Actually, when I bought the Dauphine I was shopping for a Renault 2CV or, barring that, a Citroen 2CV, but I couldn’t find either, at least not in my price range.  I had ambitions of putting a Chevy V-8 in the back seat.  Oh, well.  VW’s were waaaaay out of my league.  So I settled for the Dauphine.  Made me feel almost like a country squire (owned one of those, too, but much, much later) beeping the “country” horn at my friends as I flew around corners sideways.

 

Sadly, the starter wasn’t all that failed.  Radiator, generator, window cranks, door handles (I must have pulled too hard in a moment of absent-mindedness) etc. all fell by the wayside in various states of dysfunction.  Also, a valve seat actually fell out of the head and did a very nice rendering of modern art impressionism (so to speak) on the combustion chamber.  Trivial stuff, I agree, but on my "budget"…

 

sidebar:  One late rainy night after listening to loud music and too much sake at George Martin's "Bali Hi-Fi" store, I got "pulled over"--though I hadn't yet pulled away from the curb--as I prepared to go home and was given a "speeding" ticket.  Maybe it was because of the steam hissing forth from the radiator, fogging up the rear window?  Which I took to mandatory court and emerged as the innocent I surely was.  Yes, Sylvia, there is occasional, very occasional, justice, even if you "represent" yourself--an only mildly psychotic notion--such as "you" are.  Luckily, they didn't give breathalyzer tests in those days, and seeing as I was only about 19...

 

My "rich" friend Dale Naeseth once had a Dauphine, too (I think his cost $200), when we were in high school, so that may have had some influence on my decision to buy.  His was the only car I’ve ever "flown" in while inverted, on the way home from school one fine spring afternoon.  We must've slid a hundred yards on the roof.  Don't know how we stayed in our own lane, otherwise I wouldn't be writing this.  Ah, no, no seat belts.  Flip her back over onto her tires, lay down in the back seat, exercise quadrupeds on the interior of the roof, baseball bat to pry out the fenders, pick up scattered textbooks and homework papers, mop up oil, fuel (why didn't it burn?) and coolant with same, sweep away shattered rear window debris (thanks, neighbor, for use of the broom) and, voila, back on the road again.

# DATA LINES

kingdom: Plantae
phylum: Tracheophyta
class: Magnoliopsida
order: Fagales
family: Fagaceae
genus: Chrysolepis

--

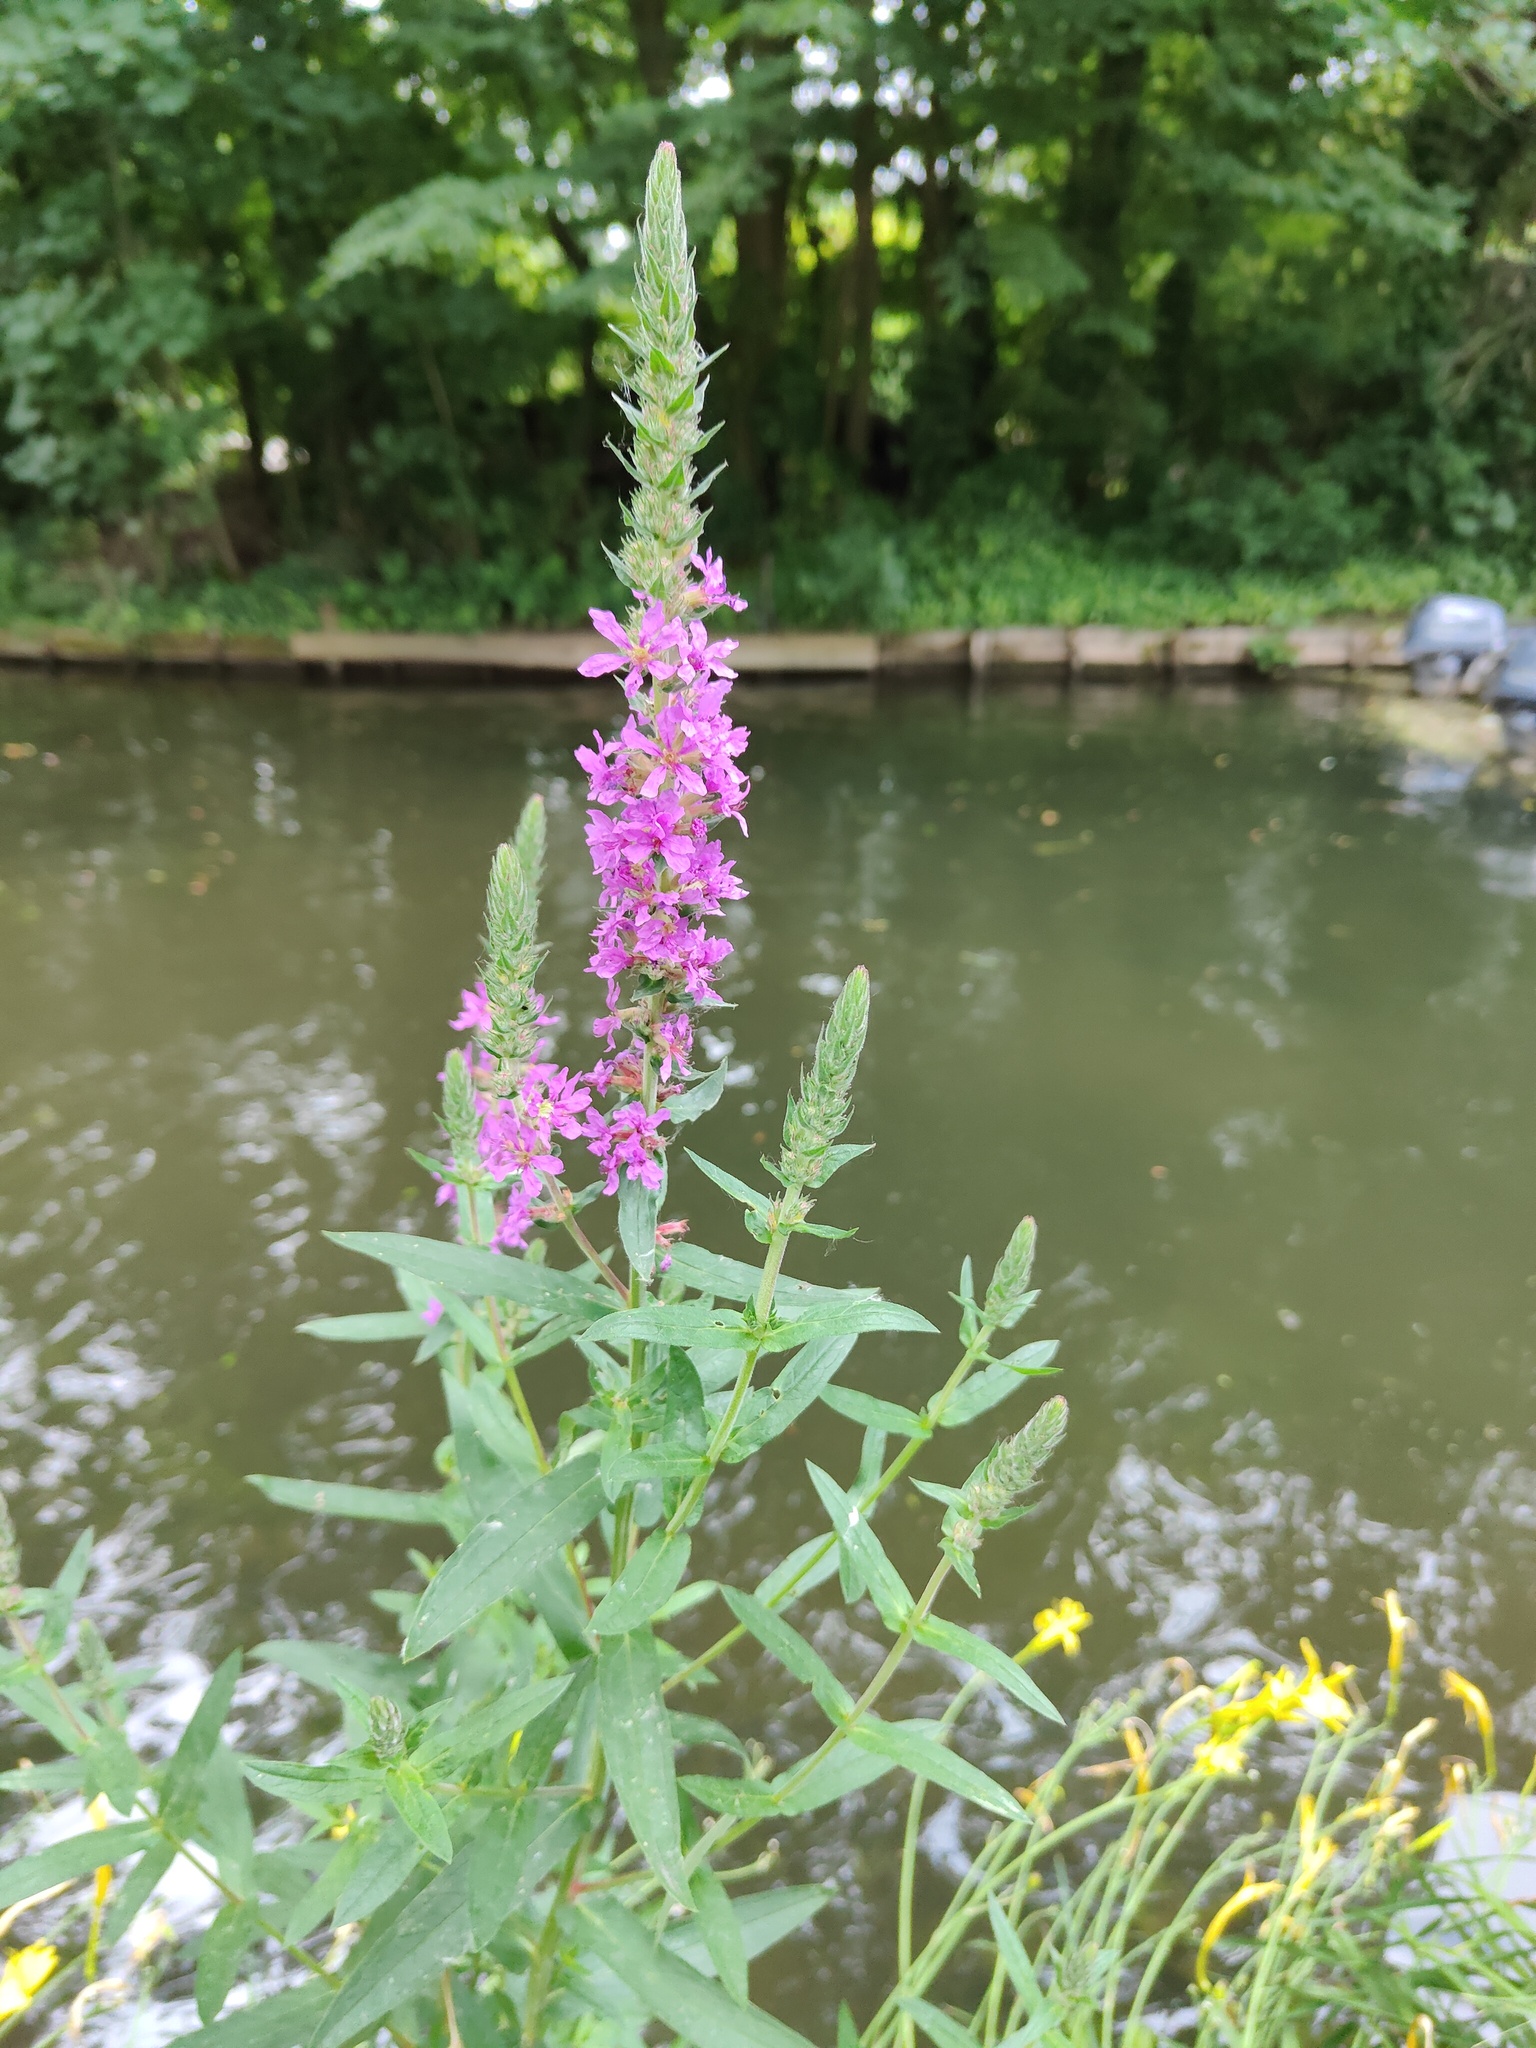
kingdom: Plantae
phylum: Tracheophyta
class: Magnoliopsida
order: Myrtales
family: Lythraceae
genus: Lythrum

* * *

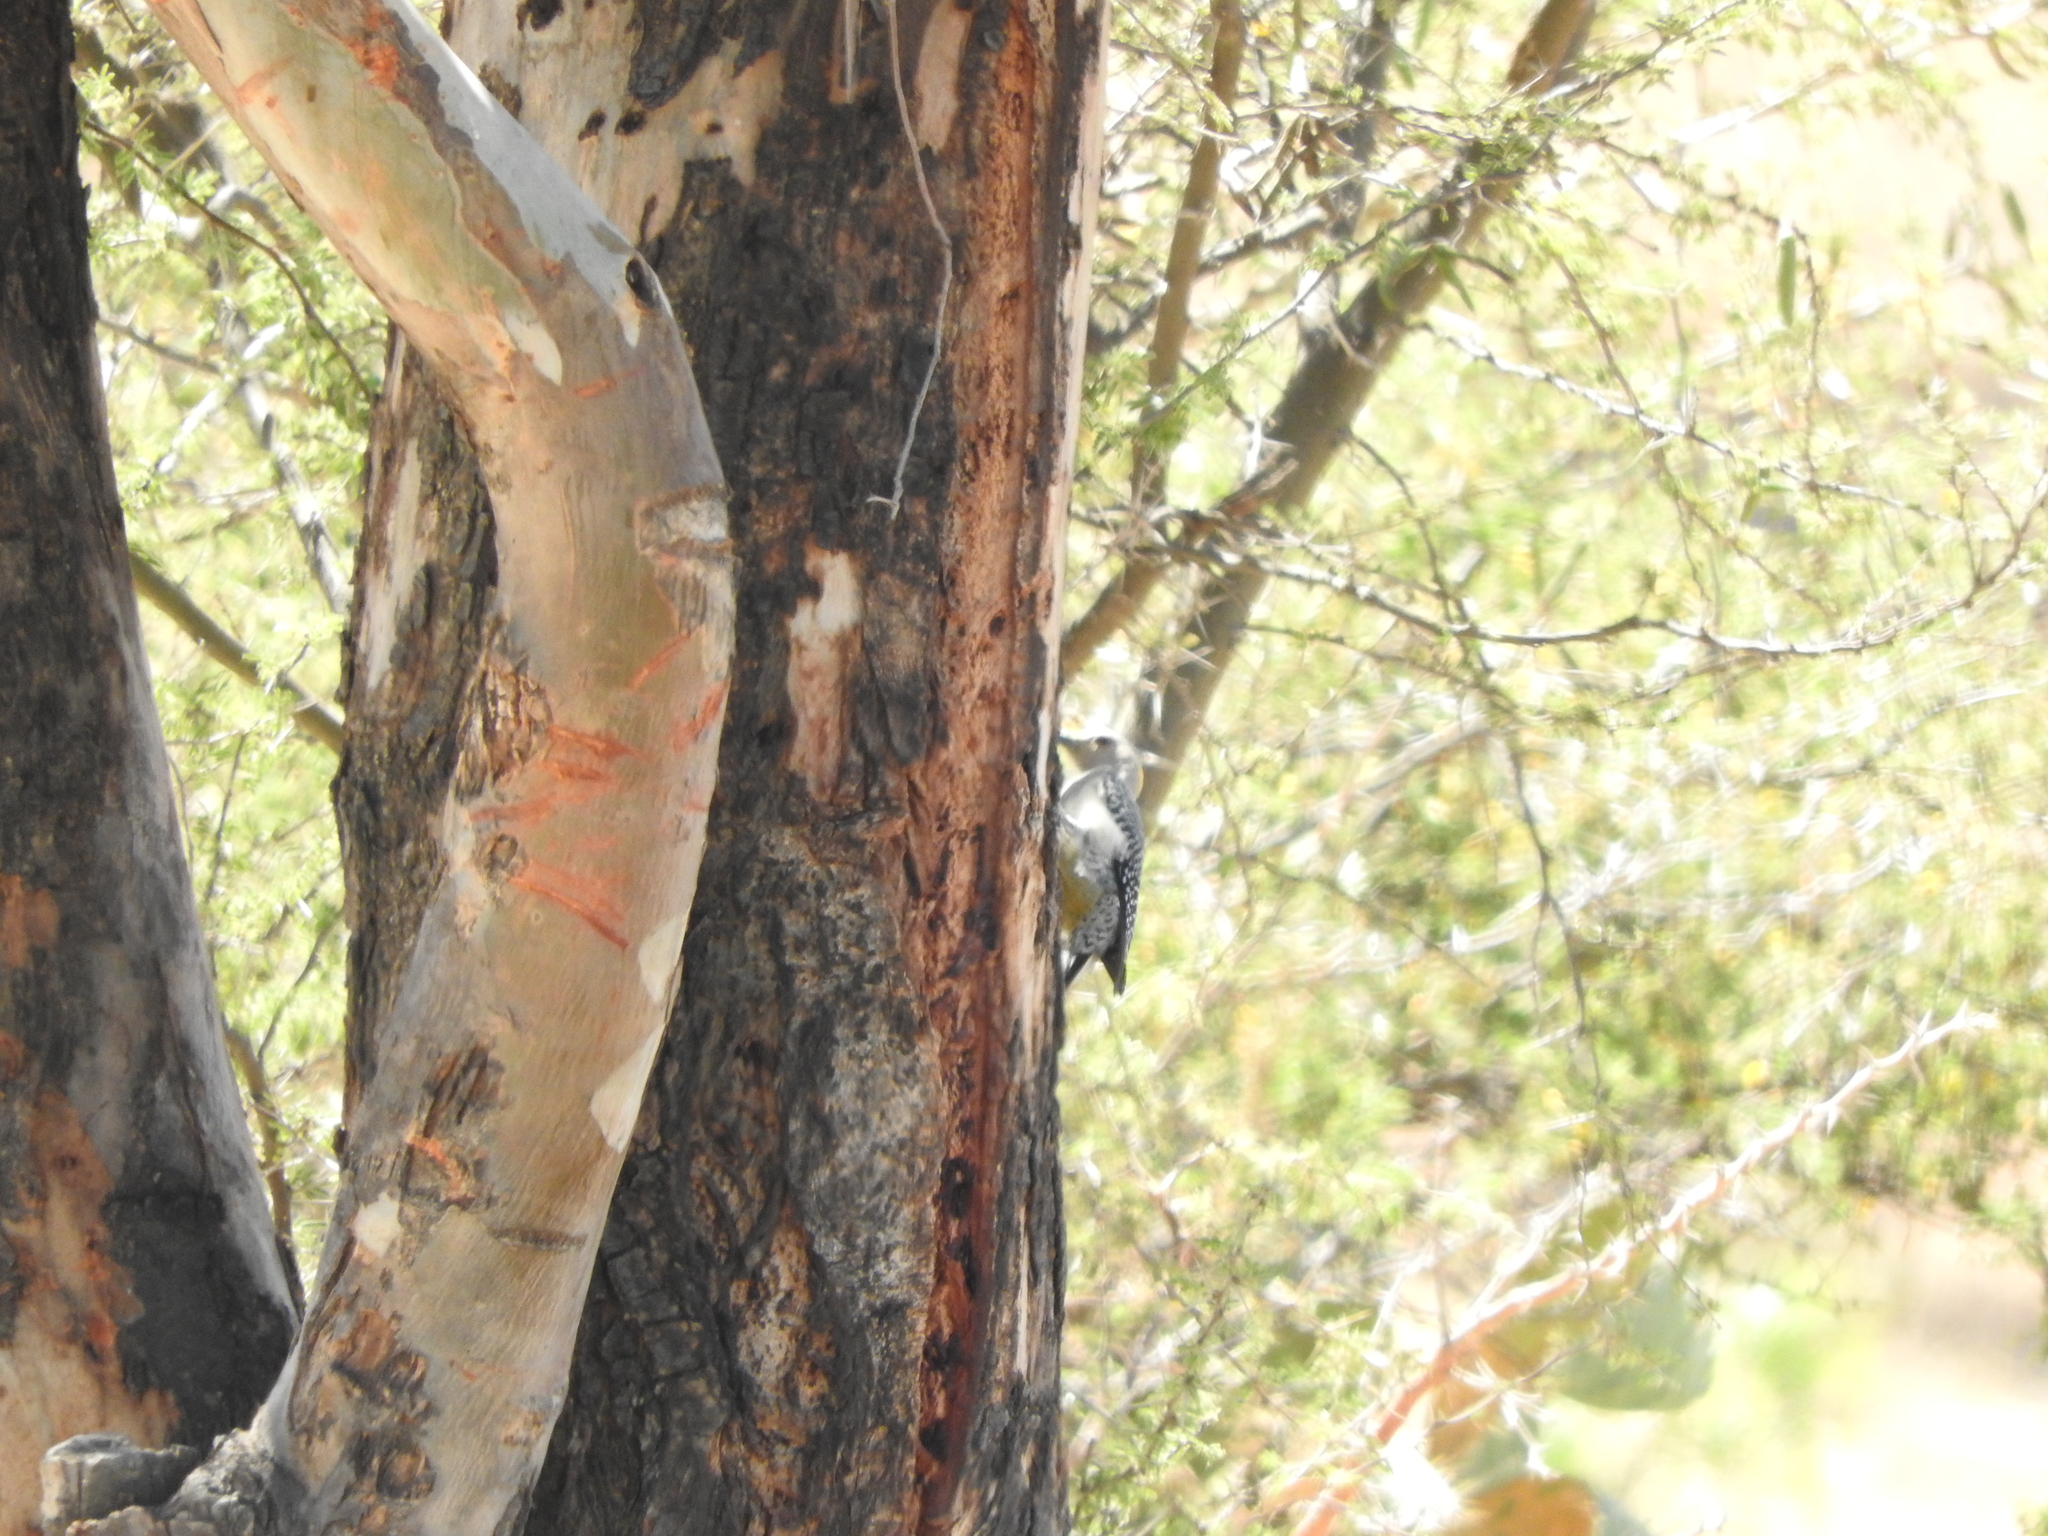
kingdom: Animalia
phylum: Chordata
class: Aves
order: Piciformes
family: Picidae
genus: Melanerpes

# TASK DETAILS
From the Dauphine text, write out verbatim the stretch starting at "Actually, when I" and ending at "around corners sideways.".

# SOLUTION
Actually, when I bought the Dauphine I was shopping for a Renault 2CV or, barring that, a Citroen 2CV, but I couldn’t find either, at least not in my price range.  I had ambitions of putting a Chevy V-8 in the back seat.  Oh, well.  VW’s were waaaaay out of my league.  So I settled for the Dauphine.  Made me feel almost like a country squire (owned one of those, too, but much, much later) beeping the “country” horn at my friends as I flew around corners sideways.